Alternatives to Android remain scarce. And Google still has the option of going all-out with its own Pixel phones if new rules make licencing Android unappealing.

Tom Moss, a former Google employee who wrote key parts of the first Android licencing agreements a decade ago, told Reuters tight control was necessary at the time, both to assure a standard platform for third-party software-makers to build Android apps and to guarantee customers a consistent experience.

Moss, now with the gaming hardware company Razer, acknowledges that at this stage, however, “keeping all the same policies and approaches can seem heavy-handed, unfair and anticompetitive”.

He added: “It’s not the end of the world” for Google that the EU is reassessing the arrangements.

The EU’s Android investigation began in 2015 following a complaint two years earlier from lobbying group FairSearch, whose members at the time included competitors like Oracle, Nokia and Microsoft.

Sources said Amazon also complained.

A preliminary document from 2016, seen by Reuters, said regulators should levy a large fine and that Google should stop giving revenue sharing payments to smartphone makers to pre-install only Google Search, as well as stop requiring Google’s Chrome browser and other apps to be installed alongside Google’s Play store.

The EU was not likely to go further than that recommendation, EU sources said. Ordering the company to divest its Android business altogether, for example, would be difficult to justify under European law, European Commission sources said.

Deutsche Bank analyst Lloyd Walmsley said in January the EU “could require more onerous changes” than it did last year in its inquiry into whether Google was favouring its own online shopping service in search results.

In that case, Google was fined $2.4 billion – a large amount for most companies, but barely 2 percent of the company’s 2017 sales.

Changes made by Google in response to the EU’s order did stoke more competition for certain ad slots, but because of the way Google’s ad auction system works that resulted in more money for the company without giving competitors enough of a leg up to gain market share.

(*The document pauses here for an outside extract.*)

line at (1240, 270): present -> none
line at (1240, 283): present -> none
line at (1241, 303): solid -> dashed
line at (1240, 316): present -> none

There’s still a possibility the Commission could compel Google to work with manufacturing partners that want to use modified versions of Android, allowing what is known as “forking” of the operating system, EU sources said.

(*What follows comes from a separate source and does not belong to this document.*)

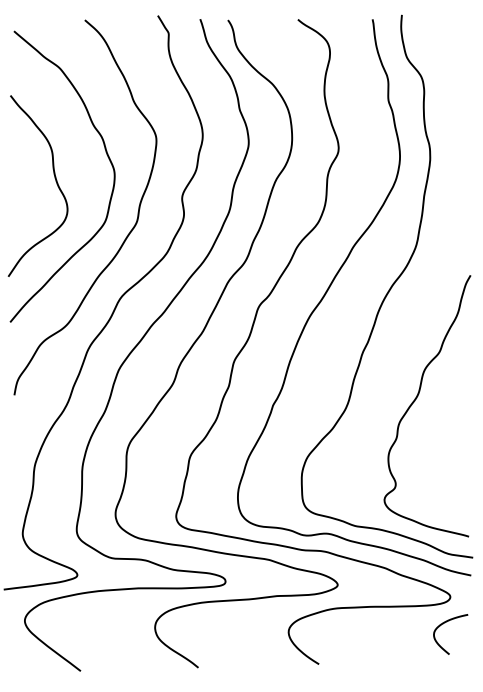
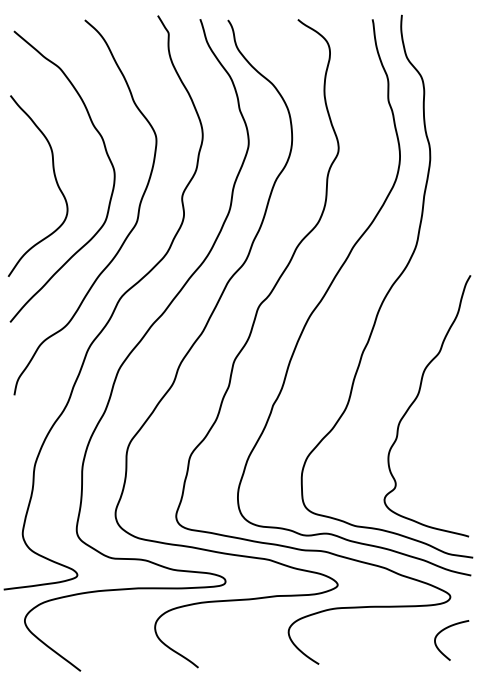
curve at (443, 624) position: (443, 624) -> (444, 630)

But the ruling almost certainly will not be enough to break Google’s monopolistic hold, FairSearch lawyer Thomas Vinje said.

“The Android case has taken too long, and … Google has in large measure achieved the elimination of competition it sought,” Vinje said.

Google is appealing the shopping verdict, and could also appeal any ruling in the Android case.

The big issue for Google is less what the EU might do than how the strategies of smartphone makers might evolve. Global leader Samsung Electronics has long pushed its own apps for messaging, Internet browsing and other functionality.

Samsung could end its relationship with Google if it truly wanted to go in a different direction, Moss said. So far, however, Samsung has been unwilling to take that step. Among other things, doing so could drive customers to Google’s own Pixel smartphone because it comes with a full range of Google apps and often gets first access to new features.

Other challenges could come from Amazon, Alibaba and other companies who might customise an “open source” version of Android that Google has made freely available for public use.

There are few signs so far that any major smartphone vendors want to opt for a different operating system. Amazon tried to build its own phone with a modified version of Android several years ago, but it was a spectacular flop.

Google’s rivals in searches and Internet browsers are holding out hope they’ll be better able to compete under a new EU regulatory regime.

Guillaume Champeau, ethics and public relations officer at French search engine company Qwant, said an agreement it reached with a phone maker fell through last year because of Google’s rules.

“We want to have a chance to compete, but we need to be able to have agreements with phone manufacturers,” he said.

Such deals would not be a big threat to Google.

“Android is utterly dominant,” said technology analyst Geoff Blaber of CCS Insight. “Whatever the ruling, manufacturers are heavily reliant [on it] so nothing is going to change dramatically.”